Pilote dans la catégorie GT3: Grégoire Saucy dans la McLaren 720S GT3 Evo 2.
Pilote dans la catégorie GT3: Thomas Flohr dans la Ferrari 296 GT3.
Photos: WEC, Peugeot
La BoP (déjà) en question
Kamui Kobayashi est à la fois team manager et pilote
de l’une des deux Toyota GR010 Hybrid engagées en WEC, la no 7, sixième
de cette ouverture de la saison 2024 au Qatar. La voiture sœur, celle de
Sébastien Buemi, Championne du Monde en titre, s’est finalement classée
au neuvième rang. Commentaire de Kobayashi: «Malheureusement, durant
toute la course, nous ne sommes pas parvenus à trouver la performance
nécessaire. Ce circuit n’a pas convenu à notre voiture, ce fut une
surprise pour nous de découvrir de telles difficultés.»
La BoP, la fameuse «balance de performances»? Pas un
mot, parce que les équipes et les pilotes s’engagent par écrit à ne pas
en parler publiquement. Restent les faits: au Qatar, les Toyota étaient
les plus lourdes de toutes les Hypercars (1089 kg, soit, par exemple, 59
de plus que la Peugeot 9X8, sensation de cette course). Commentaire
d’un pilote qui n’est pas engagé en WEC cette année, mais qui connaît
bien la problématique: «Ce qu’il faut savoir, c’est que lorsque l’on
ajoute du poids à une voiture, les effets sur les performances ne sont
pas linéaires. Si un surplus de 10 kg coûte, par exemple, 2 dixièmes au
tour, cela ne veut pas dire qu’avec 20 kg de plus, on ne perdra que 4
dixièmes. Nous avons ici affaire à des conséquences exponentielles.»
Et cela s’est remarqué sur cet asphalte très abrasif,
les équipes devant en plus composer avec la nouvelle règlementation
technique, qui limite le nombre de pneus (32 pour les qualifications et
la course, aux 1812 km du Qatar).

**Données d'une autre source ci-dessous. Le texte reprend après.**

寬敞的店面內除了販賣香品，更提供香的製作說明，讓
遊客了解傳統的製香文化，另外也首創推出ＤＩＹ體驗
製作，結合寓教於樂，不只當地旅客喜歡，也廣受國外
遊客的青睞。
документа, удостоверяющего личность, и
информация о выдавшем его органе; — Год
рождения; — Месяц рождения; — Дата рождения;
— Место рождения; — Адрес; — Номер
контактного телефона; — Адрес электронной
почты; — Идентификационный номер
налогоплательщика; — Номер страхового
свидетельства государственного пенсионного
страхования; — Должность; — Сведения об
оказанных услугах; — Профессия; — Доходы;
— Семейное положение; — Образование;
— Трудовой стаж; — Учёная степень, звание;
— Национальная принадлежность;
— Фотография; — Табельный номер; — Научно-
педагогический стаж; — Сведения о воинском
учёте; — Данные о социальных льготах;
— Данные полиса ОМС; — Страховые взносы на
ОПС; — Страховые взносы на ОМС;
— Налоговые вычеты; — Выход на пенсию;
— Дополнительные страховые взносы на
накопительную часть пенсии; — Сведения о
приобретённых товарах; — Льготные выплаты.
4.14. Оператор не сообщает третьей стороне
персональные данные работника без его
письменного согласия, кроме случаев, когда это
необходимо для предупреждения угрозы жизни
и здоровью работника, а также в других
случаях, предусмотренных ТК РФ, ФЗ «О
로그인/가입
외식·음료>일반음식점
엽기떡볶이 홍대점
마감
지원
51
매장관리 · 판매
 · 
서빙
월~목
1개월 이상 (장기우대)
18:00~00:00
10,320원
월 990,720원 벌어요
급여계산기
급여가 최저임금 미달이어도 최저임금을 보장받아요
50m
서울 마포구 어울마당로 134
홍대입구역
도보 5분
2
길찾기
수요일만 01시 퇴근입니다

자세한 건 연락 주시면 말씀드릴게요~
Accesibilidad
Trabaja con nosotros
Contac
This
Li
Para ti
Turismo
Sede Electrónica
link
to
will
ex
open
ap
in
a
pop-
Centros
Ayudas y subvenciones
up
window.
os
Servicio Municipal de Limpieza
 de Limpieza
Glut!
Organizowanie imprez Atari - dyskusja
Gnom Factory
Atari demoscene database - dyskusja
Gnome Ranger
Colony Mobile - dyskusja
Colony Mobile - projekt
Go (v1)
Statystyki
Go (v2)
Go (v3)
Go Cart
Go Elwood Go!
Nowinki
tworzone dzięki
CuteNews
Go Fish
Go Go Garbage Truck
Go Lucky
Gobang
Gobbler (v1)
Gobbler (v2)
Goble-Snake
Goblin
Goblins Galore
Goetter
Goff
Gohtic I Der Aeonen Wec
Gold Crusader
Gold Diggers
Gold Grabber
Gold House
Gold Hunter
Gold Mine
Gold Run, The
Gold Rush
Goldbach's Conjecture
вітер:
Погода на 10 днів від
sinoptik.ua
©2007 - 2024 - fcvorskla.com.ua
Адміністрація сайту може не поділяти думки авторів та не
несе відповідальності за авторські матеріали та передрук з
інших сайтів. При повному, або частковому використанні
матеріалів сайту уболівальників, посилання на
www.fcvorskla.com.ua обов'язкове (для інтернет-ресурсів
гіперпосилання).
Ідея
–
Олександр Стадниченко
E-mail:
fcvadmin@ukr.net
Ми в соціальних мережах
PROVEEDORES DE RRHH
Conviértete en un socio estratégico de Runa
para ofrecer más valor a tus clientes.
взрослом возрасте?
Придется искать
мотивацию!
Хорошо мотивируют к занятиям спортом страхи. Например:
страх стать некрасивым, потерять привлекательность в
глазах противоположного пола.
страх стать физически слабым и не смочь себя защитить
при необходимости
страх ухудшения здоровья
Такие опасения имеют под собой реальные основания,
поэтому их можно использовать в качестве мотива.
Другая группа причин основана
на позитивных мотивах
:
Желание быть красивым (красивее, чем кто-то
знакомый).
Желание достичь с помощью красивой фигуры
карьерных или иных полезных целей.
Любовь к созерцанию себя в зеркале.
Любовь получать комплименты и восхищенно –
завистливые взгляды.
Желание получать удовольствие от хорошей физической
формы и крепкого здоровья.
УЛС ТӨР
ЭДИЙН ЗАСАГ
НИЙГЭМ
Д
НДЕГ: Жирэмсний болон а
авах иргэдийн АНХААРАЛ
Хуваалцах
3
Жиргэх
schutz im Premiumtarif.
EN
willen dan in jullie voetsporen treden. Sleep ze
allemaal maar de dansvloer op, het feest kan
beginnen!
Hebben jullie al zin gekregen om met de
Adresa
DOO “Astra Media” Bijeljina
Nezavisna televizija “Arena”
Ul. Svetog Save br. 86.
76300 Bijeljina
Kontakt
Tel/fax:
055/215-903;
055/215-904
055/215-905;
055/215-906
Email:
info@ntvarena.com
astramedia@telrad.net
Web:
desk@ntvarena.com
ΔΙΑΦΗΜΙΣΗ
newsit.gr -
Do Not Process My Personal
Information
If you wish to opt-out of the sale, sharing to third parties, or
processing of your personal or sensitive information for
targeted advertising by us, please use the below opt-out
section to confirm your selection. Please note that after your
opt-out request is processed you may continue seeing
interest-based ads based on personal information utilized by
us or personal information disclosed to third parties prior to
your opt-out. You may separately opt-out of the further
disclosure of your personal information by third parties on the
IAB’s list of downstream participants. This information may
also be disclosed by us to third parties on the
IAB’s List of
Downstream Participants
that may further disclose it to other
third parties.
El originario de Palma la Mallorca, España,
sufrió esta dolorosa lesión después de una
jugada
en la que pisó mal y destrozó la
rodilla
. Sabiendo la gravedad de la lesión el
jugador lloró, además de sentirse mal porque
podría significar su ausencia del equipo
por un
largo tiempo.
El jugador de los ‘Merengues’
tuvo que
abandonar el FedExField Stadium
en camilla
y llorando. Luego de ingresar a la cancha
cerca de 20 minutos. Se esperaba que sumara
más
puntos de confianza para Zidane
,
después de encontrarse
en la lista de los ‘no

JCS
Résultats
1812 km du Qatar
Lusail (Qatar). 1re manche (sur 8) du Championnat du Monde d’Endurance: 1. (1ers catégorie Hypercars) K. Estre/A. Lotterer/L. Vanthoor (F/D/B), Porsche 963, 335 tours en 9h55’51’’926. 2. W. Stevens/C. Ilott/N. Nato (GB/GB/F), Porsche 963, +33’’297. 3. M. Campbell/M. Christensen/F. Makowiecki (AUS/DK/F), Porsche 963, +34’’396. 4. E. Bamber/A. Lynn/S. Bourdais (NZ/GB/F), Cadillac V-Series R, +1 tour. 5. R. Kubica/R. Shwartzman/Y. Ye (PL/IRS/CHN), Ferrari 499P, +1 tour. Puis: 9. Sébastien Buemi/R. Hartley/R. Hirakawa (CH/NZ/J), Toyota GR010, +2 tours. 10. Neel Jani/H. Tincknell/J. Andlauer (CH/GB/F), Porsche 963, +2 tours. 14. Edoardo Mortara/M. Bortolotti/D. Kvyat (CH/I/RUS), Lamborghini SC63, +5 tours. 15. Raffaele Marciello/D. Vanthoor/N. Wittmann (CH/B/D), BMW M Hybrid V8, +8 tours. 17. (1ers GT3) A. Malykhin/J. Sturm/K. Bachler (BY/D/A), Porsche 911 GT3 R, +36 tours. 21. (5es GT3) Thomas Flohr/F. Castellacci/D. Rigon (CH/I/I), Ferrari 296 GT3, +38 tours. 30. (14es GT3) Grégoire Saucy/J. Cottingham/N. Costa (CH/GB/BR), McLaren 720S GT3 Evo 2, +51 tours. – Disqualifiés: Nico Müller/M. Jensen/J.-E. Vergne (CH/DK/F), Peugeot 9X8 (utilisation erronée d’une réserve d’énergie électrique). – 37 voitures au départ, 32 classées.